Are you an author? If so, you might need to inject a coincidence here or there. But do so with caution until you become a Publishing Master. Too many random coincidences might Force angry readers to hurl your book all the way to a galaxy far, far away.

Now a new question comes to mind: Did George Lucas purposely embed himself in Star Wars by naming the hero "Luke S."?


  1. Nice! Posted link on Twitter!
    The way I see it, ALL fiction is full of such coincidences. Roger Ebert called it the fallacy of the correct tree, where Rambo knows which tree to hide in until an enemy passed underneath for him to drop on. And in any action story, how does the hero just HAPPEN to start investigating the villain only days before they commit their biggest crime ever? How do romance heroines just HAPPEN to meet the man of their dreams just when they are both suffering the worst turmoil or danger of their lives?
    No one wants too much reality in their fiction. If we want to know how life really works, all we have to do is wake up and go to work.

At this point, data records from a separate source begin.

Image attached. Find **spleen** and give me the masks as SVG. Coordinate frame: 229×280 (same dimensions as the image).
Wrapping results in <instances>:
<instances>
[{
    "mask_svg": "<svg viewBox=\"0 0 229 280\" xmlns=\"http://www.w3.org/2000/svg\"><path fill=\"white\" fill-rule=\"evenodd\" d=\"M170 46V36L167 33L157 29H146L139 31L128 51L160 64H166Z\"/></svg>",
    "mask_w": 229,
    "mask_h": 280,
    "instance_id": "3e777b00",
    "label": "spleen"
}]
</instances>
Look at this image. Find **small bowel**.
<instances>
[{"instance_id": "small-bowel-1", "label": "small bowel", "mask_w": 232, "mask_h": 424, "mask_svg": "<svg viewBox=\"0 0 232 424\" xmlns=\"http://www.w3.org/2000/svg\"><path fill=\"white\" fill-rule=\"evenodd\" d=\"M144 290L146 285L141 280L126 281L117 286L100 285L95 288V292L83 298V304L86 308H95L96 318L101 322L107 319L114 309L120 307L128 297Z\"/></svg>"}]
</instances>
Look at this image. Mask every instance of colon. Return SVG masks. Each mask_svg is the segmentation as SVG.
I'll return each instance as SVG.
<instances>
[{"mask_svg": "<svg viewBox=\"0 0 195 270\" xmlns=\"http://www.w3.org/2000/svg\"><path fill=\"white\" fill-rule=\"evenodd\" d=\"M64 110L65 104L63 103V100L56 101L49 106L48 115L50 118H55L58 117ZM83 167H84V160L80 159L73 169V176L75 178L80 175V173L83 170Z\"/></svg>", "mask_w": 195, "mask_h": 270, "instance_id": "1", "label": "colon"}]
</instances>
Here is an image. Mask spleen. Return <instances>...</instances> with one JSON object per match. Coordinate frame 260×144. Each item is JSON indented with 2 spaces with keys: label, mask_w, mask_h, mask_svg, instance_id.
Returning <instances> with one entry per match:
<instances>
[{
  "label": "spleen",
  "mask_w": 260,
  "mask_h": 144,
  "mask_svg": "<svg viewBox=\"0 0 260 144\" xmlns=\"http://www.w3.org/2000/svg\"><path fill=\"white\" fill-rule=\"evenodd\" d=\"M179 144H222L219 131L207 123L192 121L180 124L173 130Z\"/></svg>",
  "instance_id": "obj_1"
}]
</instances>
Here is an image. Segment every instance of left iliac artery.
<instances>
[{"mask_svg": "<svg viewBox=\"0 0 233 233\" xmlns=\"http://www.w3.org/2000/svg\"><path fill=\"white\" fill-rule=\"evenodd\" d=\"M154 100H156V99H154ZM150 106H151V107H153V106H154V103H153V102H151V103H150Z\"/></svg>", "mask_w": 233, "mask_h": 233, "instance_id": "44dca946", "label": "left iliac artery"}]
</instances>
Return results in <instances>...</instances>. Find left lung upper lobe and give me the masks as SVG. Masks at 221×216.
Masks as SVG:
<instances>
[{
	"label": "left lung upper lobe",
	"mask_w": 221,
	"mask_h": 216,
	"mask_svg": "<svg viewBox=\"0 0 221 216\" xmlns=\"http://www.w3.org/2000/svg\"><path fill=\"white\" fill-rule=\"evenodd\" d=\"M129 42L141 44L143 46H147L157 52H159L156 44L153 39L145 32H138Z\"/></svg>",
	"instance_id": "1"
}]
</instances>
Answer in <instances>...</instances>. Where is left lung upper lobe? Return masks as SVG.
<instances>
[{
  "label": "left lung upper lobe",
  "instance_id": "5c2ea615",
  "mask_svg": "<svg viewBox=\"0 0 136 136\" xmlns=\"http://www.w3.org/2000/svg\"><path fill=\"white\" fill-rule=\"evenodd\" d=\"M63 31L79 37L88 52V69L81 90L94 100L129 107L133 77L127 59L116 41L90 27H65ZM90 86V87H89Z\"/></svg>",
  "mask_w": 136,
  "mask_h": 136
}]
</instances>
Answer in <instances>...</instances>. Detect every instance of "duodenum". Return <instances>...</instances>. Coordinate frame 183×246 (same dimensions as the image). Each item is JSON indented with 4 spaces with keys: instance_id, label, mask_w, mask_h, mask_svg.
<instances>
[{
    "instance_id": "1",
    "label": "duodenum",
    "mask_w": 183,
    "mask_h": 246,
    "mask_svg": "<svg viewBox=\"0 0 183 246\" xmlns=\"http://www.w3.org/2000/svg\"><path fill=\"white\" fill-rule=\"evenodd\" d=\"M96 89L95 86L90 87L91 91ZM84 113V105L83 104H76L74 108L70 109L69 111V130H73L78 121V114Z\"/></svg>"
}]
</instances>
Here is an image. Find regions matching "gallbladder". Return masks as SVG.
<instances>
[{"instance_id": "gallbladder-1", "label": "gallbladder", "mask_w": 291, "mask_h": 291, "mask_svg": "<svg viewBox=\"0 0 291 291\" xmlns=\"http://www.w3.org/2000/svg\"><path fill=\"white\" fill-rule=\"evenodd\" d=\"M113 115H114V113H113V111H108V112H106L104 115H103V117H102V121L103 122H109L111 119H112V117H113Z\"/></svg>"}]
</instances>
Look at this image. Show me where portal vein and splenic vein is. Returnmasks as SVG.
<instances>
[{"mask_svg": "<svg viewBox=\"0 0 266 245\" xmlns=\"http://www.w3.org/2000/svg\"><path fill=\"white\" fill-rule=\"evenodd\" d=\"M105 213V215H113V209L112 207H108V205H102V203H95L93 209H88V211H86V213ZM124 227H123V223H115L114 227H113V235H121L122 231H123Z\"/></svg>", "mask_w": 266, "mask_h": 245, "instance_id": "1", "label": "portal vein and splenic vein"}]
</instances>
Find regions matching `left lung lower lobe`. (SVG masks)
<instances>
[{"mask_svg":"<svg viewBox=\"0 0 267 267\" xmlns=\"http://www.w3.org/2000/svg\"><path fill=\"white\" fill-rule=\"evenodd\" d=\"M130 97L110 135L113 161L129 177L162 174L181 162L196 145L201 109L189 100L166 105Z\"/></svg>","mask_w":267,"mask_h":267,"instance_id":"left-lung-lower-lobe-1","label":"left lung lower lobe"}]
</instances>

When we read, we want enough reality to believe the story, but enough larger-than-life "coincidences" to take us on an adventure.

    1. Randall, thanks for reading and for taking time to comment. Yes, coincidences definitely happen in fiction. But if the writer can employ them without the reader (or viewer) yelling, "No way!" then that's a story skillfully written. Or written with Force. Whichever. ;)

  2. If you think about it, a writer's imagination is only a series on interconnected coincidences

  3. I remember sitting in the theater when it was revealed that Princess Leia was Luke's sister and Darth Vader was his father. There was mumbling throughout the theater, and the word's I heard near me were: "Oh, brother!" (A lightning-fast pun) and "I can't believe it!" Also the theater became lighter for a split second as the light from the screen reflected off a massive eye-roll from everyone in the audience. BUT YET, we all still love Star Wars. :)

    1. Good observation, Jane. For Leia to hide her message in a little mechanical guy and have it accidentally fall into the hands of a brother she never heard of in a totally different solar system.... Well, I would have been afraid to write that into my story. Maybe it helped that we didn't find out in the first film, right on the heels of the other coincidences. Thanks!